_Task description_
Repeat every entry word for word; omit all pictures.

_Design files in text formats_
'''

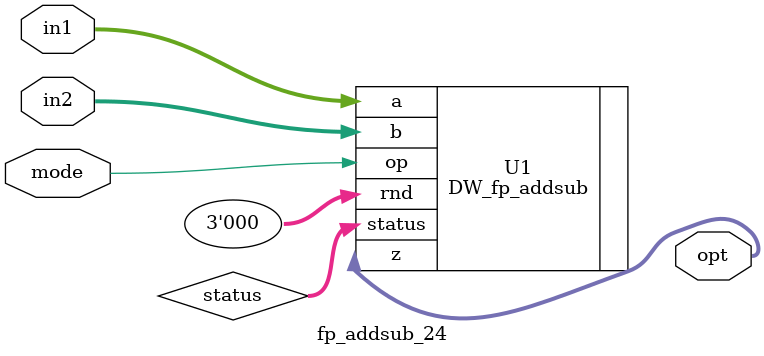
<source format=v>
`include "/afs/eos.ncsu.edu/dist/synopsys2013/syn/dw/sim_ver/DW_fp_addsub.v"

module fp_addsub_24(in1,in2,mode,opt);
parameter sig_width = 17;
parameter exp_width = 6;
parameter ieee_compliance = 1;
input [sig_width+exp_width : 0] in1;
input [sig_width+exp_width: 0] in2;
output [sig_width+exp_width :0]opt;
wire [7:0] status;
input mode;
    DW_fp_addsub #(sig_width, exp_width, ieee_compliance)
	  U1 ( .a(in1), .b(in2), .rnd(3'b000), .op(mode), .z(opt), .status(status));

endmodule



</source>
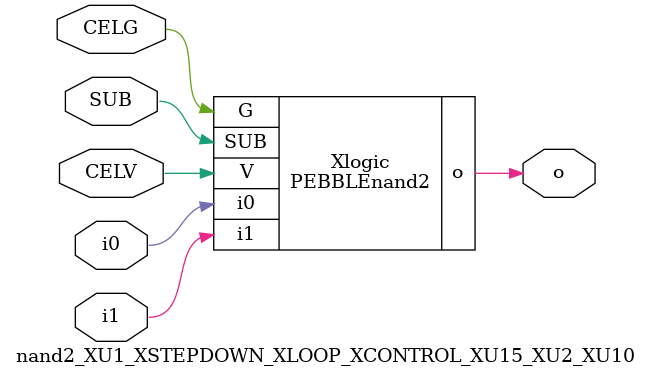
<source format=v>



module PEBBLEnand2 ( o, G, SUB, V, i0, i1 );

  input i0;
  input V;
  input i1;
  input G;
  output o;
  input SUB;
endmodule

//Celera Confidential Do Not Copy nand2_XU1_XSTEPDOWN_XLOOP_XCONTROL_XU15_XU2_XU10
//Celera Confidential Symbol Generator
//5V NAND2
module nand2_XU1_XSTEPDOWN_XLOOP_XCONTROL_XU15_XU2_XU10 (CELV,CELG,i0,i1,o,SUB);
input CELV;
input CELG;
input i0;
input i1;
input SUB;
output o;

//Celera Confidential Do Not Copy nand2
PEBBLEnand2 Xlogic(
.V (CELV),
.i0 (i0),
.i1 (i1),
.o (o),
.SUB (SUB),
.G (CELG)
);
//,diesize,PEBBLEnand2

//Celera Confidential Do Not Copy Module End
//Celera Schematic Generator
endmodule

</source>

'''

_Written answer_
<source format=v>
`include "/afs/eos.ncsu.edu/dist/synopsys2013/syn/dw/sim_ver/DW_fp_addsub.v"

module fp_addsub_24(in1,in2,mode,opt);
parameter sig_width = 17;
parameter exp_width = 6;
parameter ieee_compliance = 1;
input [sig_width+exp_width : 0] in1;
input [sig_width+exp_width: 0] in2;
output [sig_width+exp_width :0]opt;
wire [7:0] status;
input mode;
    DW_fp_addsub #(sig_width, exp_width, ieee_compliance)
	  U1 ( .a(in1), .b(in2), .rnd(3'b000), .op(mode), .z(opt), .status(status));

endmodule



</source>
<source format=v>



module PEBBLEnand2 ( o, G, SUB, V, i0, i1 );

  input i0;
  input V;
  input i1;
  input G;
  output o;
  input SUB;
endmodule

//Celera Confidential Do Not Copy nand2_XU1_XSTEPDOWN_XLOOP_XCONTROL_XU15_XU2_XU10
//Celera Confidential Symbol Generator
//5V NAND2
module nand2_XU1_XSTEPDOWN_XLOOP_XCONTROL_XU15_XU2_XU10 (CELV,CELG,i0,i1,o,SUB);
input CELV;
input CELG;
input i0;
input i1;
input SUB;
output o;

//Celera Confidential Do Not Copy nand2
PEBBLEnand2 Xlogic(
.V (CELV),
.i0 (i0),
.i1 (i1),
.o (o),
.SUB (SUB),
.G (CELG)
);
//,diesize,PEBBLEnand2

//Celera Confidential Do Not Copy Module End
//Celera Schematic Generator
endmodule

</source>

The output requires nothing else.